Police are seeking answers about a baby who had been placed in a plastic bag and left on the side of the road; it was eventually struck by a car.
The baby boy, who was left beside the road outside of Loganville, Georgia, in 2004, was discovered after a car ran over the bag that the newborn had been placed in. Now, 12 years later, police are taking another look into the case, hoping to find answers to the identity of the child and its mother, according to WBRC.
After an investigation in 2004, authorities never found who had abandoned the baby. At the time, police detectives asked nearby school officials and church personnel whether there had been any teenage girls who may have been hiding a pregnancy from their parents. The search did not produce any leads.
Authorities also do not know who ran over the baby with their car, but there is evidence that the driver may have done it on purpose, since the bag was not on the road. Walton County homicide investigator Michael Rising said that the driver may not have known that the bag contained a human baby.
"The automobile would have had had to go some distance off of the road to run over that," Rising said.
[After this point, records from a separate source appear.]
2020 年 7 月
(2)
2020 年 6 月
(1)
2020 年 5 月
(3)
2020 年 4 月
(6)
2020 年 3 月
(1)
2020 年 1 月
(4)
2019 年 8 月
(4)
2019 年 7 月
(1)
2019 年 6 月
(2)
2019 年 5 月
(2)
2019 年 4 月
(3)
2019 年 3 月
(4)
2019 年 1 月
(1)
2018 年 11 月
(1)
"It was fairly easy to see, it stuck out like a sore thumb," added Rising, according to WREG. "I know people who see something along the road and they just want to run over it."
By the time a neighbor found the newborn's remains while out walking, it had decomposed so much that it was impossible to tell whether the baby was black or white. Rising said that the child had been put into the bag a short time after its birth.
The bag was intended for medical waste and marked with "biohazard," according to Rising. He said that this could be evidence that whoever abandoned the baby had help from someone with access to materials from a hospital or doctor's office.
Wayne Baker said that he recalled seeing the bag beside the road, but that he didn't think there was anything unusual about it.
"I thought, 'Oh my lord, that’s the bag I saw laying out there,' and I kind of felt bad. And I didn’t stop to check it because I just thought it was trash," said Baker.